WORK TO COMPLETE
Locate the line that contains "matrix. Female patient." in the entries below, then repeat it and every following line through the line that contains "<66,177,98,221> (left, top, right, bottom; pixels)", exactly, and no others.

Segment Open

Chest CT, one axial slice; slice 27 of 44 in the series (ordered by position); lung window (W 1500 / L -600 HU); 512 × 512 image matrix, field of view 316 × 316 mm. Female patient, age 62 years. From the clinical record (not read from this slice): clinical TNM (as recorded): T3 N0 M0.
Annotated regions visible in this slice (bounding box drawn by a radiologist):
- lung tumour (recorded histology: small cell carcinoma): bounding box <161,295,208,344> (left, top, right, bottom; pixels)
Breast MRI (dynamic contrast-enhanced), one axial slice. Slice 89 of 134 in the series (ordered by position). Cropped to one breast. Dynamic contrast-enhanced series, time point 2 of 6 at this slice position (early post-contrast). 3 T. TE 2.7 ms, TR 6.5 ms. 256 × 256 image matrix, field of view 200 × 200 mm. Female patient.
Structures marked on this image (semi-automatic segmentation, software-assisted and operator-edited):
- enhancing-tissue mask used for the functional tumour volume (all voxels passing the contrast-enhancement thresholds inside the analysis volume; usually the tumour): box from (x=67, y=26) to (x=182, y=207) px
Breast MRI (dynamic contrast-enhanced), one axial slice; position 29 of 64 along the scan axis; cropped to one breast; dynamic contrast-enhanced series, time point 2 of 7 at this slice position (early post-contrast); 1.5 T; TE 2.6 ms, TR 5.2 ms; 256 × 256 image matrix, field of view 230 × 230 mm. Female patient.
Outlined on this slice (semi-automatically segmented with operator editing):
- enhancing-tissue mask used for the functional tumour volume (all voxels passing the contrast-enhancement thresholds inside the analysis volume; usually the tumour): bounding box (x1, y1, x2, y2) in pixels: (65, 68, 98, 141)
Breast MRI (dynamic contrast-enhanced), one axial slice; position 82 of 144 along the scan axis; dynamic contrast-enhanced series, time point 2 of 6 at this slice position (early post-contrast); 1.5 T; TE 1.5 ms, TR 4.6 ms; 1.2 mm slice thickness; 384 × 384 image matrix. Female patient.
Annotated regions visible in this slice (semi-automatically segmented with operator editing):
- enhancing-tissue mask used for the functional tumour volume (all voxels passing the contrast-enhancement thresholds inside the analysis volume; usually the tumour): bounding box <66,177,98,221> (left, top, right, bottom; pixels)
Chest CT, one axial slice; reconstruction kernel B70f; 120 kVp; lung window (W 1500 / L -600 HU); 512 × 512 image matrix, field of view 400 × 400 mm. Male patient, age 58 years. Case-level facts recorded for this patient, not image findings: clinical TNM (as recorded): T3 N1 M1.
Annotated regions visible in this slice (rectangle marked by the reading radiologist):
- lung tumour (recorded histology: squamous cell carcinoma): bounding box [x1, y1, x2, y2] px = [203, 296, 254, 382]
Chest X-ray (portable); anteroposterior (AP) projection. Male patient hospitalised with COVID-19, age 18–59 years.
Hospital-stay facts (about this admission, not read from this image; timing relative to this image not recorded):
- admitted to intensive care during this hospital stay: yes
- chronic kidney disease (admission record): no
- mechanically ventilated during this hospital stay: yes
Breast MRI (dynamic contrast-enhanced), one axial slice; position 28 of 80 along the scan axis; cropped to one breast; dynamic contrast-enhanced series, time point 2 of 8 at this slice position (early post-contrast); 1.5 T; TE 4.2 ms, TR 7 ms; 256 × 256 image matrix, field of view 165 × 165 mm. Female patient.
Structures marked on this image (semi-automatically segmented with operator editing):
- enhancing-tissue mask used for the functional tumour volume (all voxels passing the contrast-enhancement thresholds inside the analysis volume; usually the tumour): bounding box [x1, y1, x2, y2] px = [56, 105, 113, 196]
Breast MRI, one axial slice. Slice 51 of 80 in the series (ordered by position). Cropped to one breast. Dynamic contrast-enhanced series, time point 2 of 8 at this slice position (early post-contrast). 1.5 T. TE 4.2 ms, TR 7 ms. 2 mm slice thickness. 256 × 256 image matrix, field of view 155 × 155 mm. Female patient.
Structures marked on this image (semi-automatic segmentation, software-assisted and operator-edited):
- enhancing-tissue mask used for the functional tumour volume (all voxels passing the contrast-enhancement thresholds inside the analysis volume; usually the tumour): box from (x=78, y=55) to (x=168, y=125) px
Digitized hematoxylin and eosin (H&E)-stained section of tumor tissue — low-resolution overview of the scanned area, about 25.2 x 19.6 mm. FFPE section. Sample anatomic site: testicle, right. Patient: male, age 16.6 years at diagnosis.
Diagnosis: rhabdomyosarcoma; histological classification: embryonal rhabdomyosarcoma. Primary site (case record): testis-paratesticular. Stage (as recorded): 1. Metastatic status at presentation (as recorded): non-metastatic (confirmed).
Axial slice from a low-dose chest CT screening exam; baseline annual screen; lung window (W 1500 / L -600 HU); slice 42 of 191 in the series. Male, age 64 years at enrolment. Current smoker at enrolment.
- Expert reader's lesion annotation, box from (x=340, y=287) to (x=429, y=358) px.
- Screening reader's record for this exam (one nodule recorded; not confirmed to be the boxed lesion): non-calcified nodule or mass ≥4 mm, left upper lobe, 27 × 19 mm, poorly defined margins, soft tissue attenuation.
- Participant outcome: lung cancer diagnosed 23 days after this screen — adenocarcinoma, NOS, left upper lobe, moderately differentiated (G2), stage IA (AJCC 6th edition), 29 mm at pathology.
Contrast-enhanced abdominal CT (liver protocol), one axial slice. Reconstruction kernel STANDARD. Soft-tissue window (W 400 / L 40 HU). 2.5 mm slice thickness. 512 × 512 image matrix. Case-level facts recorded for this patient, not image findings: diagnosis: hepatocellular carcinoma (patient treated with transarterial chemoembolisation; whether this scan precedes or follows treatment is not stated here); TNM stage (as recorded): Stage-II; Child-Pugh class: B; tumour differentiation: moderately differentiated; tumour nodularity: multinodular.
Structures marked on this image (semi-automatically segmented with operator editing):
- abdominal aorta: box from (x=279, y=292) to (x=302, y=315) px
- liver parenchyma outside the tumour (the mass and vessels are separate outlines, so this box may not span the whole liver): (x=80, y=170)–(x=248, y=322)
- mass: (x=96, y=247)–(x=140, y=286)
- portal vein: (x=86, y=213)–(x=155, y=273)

Segment Closed

ANSWER TO THE EXERCISE
Breast MRI (dynamic contrast-enhanced), one axial slice; position 82 of 144 along the scan axis; dynamic contrast-enhanced series, time point 2 of 6 at this slice position (early post-contrast); 1.5 T; TE 1.5 ms, TR 4.6 ms; 1.2 mm slice thickness; 384 × 384 image matrix. Female patient.
Annotated regions visible in this slice (semi-automatically segmented with operator editing):
- enhancing-tissue mask used for the functional tumour volume (all voxels passing the contrast-enhancement thresholds inside the analysis volume; usually the tumour): bounding box <66,177,98,221> (left, top, right, bottom; pixels)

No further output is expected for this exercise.